Strong editorial positions
The seeds of the Las Vegas Sun were planted in 1949 when the town’s only newspaper, the Review-Journal, locked out members of the printing union. As a result, the International Typographical Union began its own newspaper on May 3, 1950, but struggled financially. The ITU then turned to Hank Greenspun.
With the aid of Nate Mack, a pioneer Las Vegas landowner and businessman, Greenspun acquired financial backing to make a down payment on the newspaper. On May 21, 1950, Greenspun published his first edition. In July of that year, the name was changed from the Las Vegas Free Press to the Las Vegas Sun.
No person was too big or too mighty to be immune from criticism if he deserved censure by Sun editorial writers or the publisher. Throughout its history, the Sun has taken on the IRS, CIA, FBI and Howard Hughes.
Perhaps the most infamous target was Sen. Joseph McCarthy. The Sun was the first newspaper in the nation to expose McCarthy as a power-mad, vindictive demagogue who used the threat of communism as an excuse for his witch-hunting crusades.
As the Sun exposed local government and police corruption, its reputation for in-depth reporting grew, as did its influence in political matters. The newspaper also became involved in community projects originated and directed by staff members.
The Sun today
After years as an afternoon newspaper, the print version of the Sun is now delivered across Southern Nevada with the Review-Journal. Because of this print arrangement, the perception could be that we are the same newspaper. Nothing could be further from the truth.
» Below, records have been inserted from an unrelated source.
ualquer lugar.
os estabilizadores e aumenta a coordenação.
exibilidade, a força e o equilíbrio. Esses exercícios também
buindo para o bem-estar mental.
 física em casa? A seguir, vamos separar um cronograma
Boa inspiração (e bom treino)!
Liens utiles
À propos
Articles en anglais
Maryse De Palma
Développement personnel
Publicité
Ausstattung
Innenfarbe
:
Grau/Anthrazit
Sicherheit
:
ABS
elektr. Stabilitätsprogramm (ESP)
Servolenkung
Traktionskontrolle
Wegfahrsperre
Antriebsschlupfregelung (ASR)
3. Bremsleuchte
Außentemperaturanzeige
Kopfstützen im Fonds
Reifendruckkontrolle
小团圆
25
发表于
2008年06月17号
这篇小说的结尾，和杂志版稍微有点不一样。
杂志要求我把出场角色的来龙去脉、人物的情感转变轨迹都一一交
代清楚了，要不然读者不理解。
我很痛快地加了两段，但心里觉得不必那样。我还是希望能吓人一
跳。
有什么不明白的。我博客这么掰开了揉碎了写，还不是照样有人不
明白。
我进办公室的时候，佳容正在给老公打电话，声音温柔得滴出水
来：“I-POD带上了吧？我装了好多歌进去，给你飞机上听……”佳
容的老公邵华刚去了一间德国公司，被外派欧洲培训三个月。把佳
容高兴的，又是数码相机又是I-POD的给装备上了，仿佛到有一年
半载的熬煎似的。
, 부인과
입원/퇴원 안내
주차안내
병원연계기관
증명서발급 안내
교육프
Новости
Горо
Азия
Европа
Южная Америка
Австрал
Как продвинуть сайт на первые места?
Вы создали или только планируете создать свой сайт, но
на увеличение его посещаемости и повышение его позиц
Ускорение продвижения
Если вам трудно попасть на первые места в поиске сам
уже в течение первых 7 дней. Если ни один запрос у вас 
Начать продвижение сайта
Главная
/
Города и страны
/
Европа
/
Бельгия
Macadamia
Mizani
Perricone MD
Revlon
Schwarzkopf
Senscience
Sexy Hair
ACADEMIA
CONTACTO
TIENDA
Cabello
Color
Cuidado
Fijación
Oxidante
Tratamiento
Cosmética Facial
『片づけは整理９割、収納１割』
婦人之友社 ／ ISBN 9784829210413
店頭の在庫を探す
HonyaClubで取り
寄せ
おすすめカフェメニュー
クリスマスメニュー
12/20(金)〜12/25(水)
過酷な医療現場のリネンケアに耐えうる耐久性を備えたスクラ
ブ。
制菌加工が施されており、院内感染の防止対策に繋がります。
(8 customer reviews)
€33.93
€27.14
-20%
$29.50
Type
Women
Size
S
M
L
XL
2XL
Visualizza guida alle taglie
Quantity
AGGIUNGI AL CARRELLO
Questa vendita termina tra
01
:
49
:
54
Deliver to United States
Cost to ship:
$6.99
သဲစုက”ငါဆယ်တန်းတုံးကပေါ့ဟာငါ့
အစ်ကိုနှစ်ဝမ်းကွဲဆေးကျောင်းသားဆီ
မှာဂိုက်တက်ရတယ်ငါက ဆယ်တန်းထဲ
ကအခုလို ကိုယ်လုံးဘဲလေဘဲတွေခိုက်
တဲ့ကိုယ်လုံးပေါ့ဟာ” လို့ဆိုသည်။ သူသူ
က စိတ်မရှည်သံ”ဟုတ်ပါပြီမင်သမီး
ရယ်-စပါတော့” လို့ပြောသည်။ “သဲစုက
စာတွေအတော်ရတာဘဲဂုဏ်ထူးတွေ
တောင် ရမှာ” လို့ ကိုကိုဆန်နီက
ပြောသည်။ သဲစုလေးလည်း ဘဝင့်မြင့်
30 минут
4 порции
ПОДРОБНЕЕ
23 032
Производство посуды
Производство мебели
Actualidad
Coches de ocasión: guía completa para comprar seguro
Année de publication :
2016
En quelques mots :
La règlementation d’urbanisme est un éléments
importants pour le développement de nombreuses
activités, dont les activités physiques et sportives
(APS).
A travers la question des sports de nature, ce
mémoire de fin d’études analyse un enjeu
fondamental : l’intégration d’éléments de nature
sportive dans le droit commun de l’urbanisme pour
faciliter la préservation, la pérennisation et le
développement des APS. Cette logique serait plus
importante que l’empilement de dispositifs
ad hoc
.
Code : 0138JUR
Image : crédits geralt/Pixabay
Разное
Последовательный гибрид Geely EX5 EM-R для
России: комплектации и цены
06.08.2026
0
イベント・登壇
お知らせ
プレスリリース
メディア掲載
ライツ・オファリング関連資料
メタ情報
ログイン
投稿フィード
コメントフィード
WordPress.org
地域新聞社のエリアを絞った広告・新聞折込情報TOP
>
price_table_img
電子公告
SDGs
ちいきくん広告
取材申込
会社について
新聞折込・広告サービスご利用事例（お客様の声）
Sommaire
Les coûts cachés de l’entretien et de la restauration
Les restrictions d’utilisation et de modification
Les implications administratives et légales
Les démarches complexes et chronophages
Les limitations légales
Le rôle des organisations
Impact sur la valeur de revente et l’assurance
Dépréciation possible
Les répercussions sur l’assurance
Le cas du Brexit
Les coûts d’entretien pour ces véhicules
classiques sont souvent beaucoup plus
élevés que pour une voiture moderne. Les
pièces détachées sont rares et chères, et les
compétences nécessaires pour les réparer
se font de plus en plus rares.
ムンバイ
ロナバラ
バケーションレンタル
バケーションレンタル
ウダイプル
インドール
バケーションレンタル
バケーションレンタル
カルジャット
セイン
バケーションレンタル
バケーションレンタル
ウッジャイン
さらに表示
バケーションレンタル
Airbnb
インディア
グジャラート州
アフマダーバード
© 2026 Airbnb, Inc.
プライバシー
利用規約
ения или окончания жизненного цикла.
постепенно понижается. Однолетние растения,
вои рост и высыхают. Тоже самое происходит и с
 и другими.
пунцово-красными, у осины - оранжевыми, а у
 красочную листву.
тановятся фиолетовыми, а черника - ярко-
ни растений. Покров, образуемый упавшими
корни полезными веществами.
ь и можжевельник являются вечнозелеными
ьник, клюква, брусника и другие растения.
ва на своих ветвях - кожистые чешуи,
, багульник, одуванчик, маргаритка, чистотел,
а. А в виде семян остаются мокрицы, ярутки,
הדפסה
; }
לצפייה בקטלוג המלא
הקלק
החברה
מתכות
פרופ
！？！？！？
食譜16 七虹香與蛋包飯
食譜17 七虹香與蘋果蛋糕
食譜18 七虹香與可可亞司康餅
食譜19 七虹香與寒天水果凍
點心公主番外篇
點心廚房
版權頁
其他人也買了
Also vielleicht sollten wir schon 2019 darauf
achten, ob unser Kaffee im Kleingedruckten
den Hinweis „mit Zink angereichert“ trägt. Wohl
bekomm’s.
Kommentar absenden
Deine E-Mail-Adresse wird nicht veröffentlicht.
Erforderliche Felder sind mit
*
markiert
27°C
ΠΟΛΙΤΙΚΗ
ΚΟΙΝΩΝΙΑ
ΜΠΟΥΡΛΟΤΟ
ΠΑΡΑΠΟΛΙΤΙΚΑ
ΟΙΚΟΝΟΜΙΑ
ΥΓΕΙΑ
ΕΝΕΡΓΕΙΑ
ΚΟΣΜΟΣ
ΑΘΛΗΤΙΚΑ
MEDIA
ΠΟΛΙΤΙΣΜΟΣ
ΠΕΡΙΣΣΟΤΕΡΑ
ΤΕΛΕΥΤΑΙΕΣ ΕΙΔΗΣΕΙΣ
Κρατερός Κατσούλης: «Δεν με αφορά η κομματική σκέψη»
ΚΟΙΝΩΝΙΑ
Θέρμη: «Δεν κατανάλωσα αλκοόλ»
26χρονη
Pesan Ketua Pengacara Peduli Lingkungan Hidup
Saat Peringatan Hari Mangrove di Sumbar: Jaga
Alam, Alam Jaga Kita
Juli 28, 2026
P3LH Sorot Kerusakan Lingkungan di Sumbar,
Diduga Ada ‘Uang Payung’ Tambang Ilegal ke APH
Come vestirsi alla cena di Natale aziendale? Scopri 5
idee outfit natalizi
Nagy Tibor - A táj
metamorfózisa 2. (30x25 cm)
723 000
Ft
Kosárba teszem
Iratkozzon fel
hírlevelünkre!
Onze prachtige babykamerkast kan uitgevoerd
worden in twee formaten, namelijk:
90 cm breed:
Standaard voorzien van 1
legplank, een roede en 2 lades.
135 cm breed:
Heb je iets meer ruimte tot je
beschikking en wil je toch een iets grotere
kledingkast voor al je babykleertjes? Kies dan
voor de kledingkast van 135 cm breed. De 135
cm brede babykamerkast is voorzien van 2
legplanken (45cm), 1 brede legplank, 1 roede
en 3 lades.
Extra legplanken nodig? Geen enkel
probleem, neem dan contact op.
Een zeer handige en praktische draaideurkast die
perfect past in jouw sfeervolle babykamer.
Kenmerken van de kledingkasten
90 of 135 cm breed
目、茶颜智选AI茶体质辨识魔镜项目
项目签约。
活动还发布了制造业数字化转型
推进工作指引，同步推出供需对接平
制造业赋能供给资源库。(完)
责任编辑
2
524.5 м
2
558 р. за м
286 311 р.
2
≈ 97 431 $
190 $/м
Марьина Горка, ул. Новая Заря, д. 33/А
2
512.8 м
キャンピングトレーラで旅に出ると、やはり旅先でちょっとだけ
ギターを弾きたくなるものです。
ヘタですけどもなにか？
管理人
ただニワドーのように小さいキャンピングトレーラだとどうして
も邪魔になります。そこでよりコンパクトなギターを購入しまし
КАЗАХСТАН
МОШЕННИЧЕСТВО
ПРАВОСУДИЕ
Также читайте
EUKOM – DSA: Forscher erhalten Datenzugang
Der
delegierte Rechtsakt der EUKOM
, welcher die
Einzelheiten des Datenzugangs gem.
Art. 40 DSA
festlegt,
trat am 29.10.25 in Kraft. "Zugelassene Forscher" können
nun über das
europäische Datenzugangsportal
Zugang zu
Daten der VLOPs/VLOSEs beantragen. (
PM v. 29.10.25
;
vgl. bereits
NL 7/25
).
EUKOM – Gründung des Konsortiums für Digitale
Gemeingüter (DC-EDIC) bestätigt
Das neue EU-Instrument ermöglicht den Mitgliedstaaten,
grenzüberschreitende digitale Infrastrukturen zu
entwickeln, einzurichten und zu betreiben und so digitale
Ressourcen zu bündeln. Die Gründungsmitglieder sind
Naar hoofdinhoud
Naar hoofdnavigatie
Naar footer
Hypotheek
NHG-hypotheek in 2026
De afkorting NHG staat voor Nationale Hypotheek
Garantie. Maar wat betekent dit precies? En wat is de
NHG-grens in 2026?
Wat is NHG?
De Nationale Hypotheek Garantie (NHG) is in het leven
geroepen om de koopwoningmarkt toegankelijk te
The Sun continues to be locally owned by the Greenspun family. The business functions of the two newspapers are combined and operated under a Joint Operating Agreement, which is a U.S. Justice Department-approved method of maintaining competitive, distinct voices in newspaper markets.
While the R-J handles the printing and distribution of the paper, the editorial material for the Sun is prepared in a newsroom with the Sun's Web operations and other Greenspun Media Group publications, independent of the R-J. The Sun's news staff and the news staff of the R-J compete and the two papers have very different editorial philosophies.